I had initially planned to change back to boy mode for the train ride home, but after the session I decided not to. I walked back through the city towards the train station. I stood on the station and rode the train home. Every so often I would catch my reflection in something. I'm not the prettiest girl in the world...may face is too fat, I can't do make-up and my eyebrows look wrong. HOWEVER. Every time I say my reflection I noticed my smile. I've NEVER seen a smile on my face in a reflection before but it was always there. On top of that I FEEL super pretty. I don't care one way or the other how other people see me, I doubt I'll ever be the girl all the guys chase after but it doesn't matter. I felt amazing and I still do!
The second piece was this morning. Later on today my Brother, my mum and I are going to a gig. I have mentioned this gig before, it means the world to my brother and I. However I will be attending as Holly. Mum has not met Holly. I have been begging her since I told her to meet me as Holly BEFORE today because she seemed certain that she would freak out. She refused on the grounds that she would rather see it then have driving to focus on.
I was unable to persuade her that this wasn't a good idea. However I did alter it a little. My sisters are not coming back to our house after school so I can be Holly all day. So when I got up, I picked out my outfit (which looks fab by the way!) got dressed and went to see mum. I made my brother go downstairs first to find mum and stand around with her.

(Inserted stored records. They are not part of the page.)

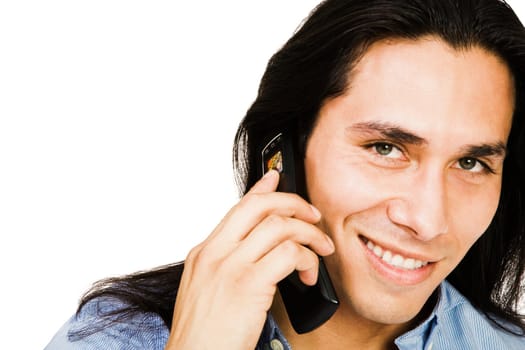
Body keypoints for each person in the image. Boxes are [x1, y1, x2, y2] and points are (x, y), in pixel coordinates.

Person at [46, 0, 525, 349]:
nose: (428, 220)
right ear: (286, 152)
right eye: (385, 148)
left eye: (471, 163)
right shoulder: (115, 340)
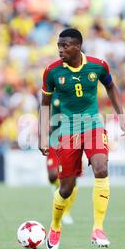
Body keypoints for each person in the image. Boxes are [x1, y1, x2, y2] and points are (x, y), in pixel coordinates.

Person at [39, 28, 125, 249]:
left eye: (65, 46)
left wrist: (121, 115)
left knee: (101, 168)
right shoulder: (52, 72)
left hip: (92, 124)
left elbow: (111, 86)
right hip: (67, 130)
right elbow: (44, 104)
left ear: (77, 46)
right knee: (66, 188)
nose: (60, 49)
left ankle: (97, 229)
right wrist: (44, 136)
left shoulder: (98, 65)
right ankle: (55, 226)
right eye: (58, 46)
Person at [46, 92, 75, 225]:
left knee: (72, 180)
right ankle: (58, 189)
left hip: (72, 139)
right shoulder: (52, 93)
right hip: (54, 138)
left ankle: (66, 212)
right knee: (52, 175)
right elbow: (44, 109)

She took it really well. She still sees 'the same person', which frankly is what I want. I AM the same person, I just look how I want(ish!). She likes my clothes, and thinks I look a bit like her (well go figure!). But she wasn't weird about it and she seems happy enough. I'm really really pleased with this result! She suggested some mascara would help balance out the eyebrows so I'll have to figure that out later! Then we had a chat about how to deal with my illusion-breaking voice!
She also isn't convinced I can rock a hair bow, but I think I can so I'm going to! Even my brother thinks I look nice.